Początek dnia, gości
jeszcze niewielu więc Shaggy bawił nas rozmową. Ale najważniejsze
dla potencjalnych klientów, obszerne menu, przystępne ceny, w tle
orientalna muzyka i zapach fajki wodnej. Obiecałyśmy z koleżanką
że będziemy tam częstymi gośćmi.
Shaggy - błagam coś dietetycznego |
świetny post! życzę dużo zdrowia ;)
OdpowiedzUsuńdziękuję wzajemnie.
OdpowiedzUsuńPozdrawiam
Muszę odwiedzić jak będę w pobliżu :)
OdpowiedzUsuńnaprawdę szczerze polecam
UsuńBłagam coś dietetycznego - dobre :)
OdpowiedzUsuńAle Shaggy wyrozumiały coś tam znalazł. Następnym razem może będzie jeszcze lepiej
UsuńPrzydałoby się odrobinę więcej zdjęć wystroju, ale to co widać zachęca do odwiedzenia. :)
OdpowiedzUsuńnastępnym razem zrobię więcej zdjęć
OdpowiedzUsuńIt was my first time (I'm a 16 year old girl) and my friend suggested we go to a local Lebanon cafe.
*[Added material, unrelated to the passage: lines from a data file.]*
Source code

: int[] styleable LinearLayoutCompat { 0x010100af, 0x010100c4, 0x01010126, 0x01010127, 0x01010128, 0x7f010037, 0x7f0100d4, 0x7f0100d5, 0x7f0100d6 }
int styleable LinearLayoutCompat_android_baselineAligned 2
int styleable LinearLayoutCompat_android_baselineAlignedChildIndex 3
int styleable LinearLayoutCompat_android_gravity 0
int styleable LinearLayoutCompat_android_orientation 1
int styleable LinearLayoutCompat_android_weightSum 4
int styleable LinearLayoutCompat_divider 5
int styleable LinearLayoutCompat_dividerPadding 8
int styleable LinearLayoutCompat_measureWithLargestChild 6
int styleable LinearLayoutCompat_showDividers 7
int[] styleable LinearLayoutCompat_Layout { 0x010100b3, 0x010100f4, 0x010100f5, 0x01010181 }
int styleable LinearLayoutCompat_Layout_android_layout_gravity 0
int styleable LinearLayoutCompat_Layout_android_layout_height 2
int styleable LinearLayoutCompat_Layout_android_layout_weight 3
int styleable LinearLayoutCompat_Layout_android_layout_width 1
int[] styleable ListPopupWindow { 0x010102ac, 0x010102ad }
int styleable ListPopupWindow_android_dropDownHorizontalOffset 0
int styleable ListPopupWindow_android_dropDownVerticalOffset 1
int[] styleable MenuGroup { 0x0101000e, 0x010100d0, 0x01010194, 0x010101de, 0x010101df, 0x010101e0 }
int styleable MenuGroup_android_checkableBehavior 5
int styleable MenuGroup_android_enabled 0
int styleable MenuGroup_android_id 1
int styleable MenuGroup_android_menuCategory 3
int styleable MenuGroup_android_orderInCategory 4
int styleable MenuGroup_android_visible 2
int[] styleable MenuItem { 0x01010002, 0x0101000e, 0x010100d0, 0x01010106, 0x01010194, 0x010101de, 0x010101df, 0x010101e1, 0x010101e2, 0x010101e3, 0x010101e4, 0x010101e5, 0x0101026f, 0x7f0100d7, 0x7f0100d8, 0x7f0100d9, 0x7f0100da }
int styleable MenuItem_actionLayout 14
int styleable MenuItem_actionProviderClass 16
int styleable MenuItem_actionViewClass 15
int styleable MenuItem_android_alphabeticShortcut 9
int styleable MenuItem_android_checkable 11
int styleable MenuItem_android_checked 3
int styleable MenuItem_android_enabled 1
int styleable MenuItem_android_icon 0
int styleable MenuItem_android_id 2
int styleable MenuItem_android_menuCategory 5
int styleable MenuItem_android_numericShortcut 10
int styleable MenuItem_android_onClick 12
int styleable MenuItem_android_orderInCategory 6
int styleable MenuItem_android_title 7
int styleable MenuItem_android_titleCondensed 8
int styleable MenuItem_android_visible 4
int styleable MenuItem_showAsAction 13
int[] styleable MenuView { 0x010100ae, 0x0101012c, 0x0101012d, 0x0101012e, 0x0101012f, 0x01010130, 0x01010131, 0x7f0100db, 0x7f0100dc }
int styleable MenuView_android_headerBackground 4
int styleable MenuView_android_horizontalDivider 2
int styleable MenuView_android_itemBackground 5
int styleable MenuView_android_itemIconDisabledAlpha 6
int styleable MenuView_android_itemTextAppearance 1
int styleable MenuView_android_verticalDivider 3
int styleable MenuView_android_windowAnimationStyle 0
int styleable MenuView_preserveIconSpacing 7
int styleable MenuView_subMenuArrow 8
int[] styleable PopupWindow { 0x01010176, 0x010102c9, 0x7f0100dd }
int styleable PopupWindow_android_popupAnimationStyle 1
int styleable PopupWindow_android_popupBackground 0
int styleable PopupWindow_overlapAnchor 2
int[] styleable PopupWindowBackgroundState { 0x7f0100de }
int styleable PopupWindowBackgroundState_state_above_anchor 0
I was told it wasn't harmful and although I knew they were probably wrong (especially as you had to be 16 to do it) I guess I wanted to believe them. I'm completly against smoking but I'm scared I will do it again =( I also may have mild chest pains. Thanks guys!
OdpowiedzUsuńrefined taste hookah
Is vapping safer than actually smoking cigs? Is it like blowing out just vapor water or what ? And where can you get a vape or hookah pen?
OdpowiedzUsuńbest mod
Bardzo dobry wpis. Pozdrawiam serdecznie.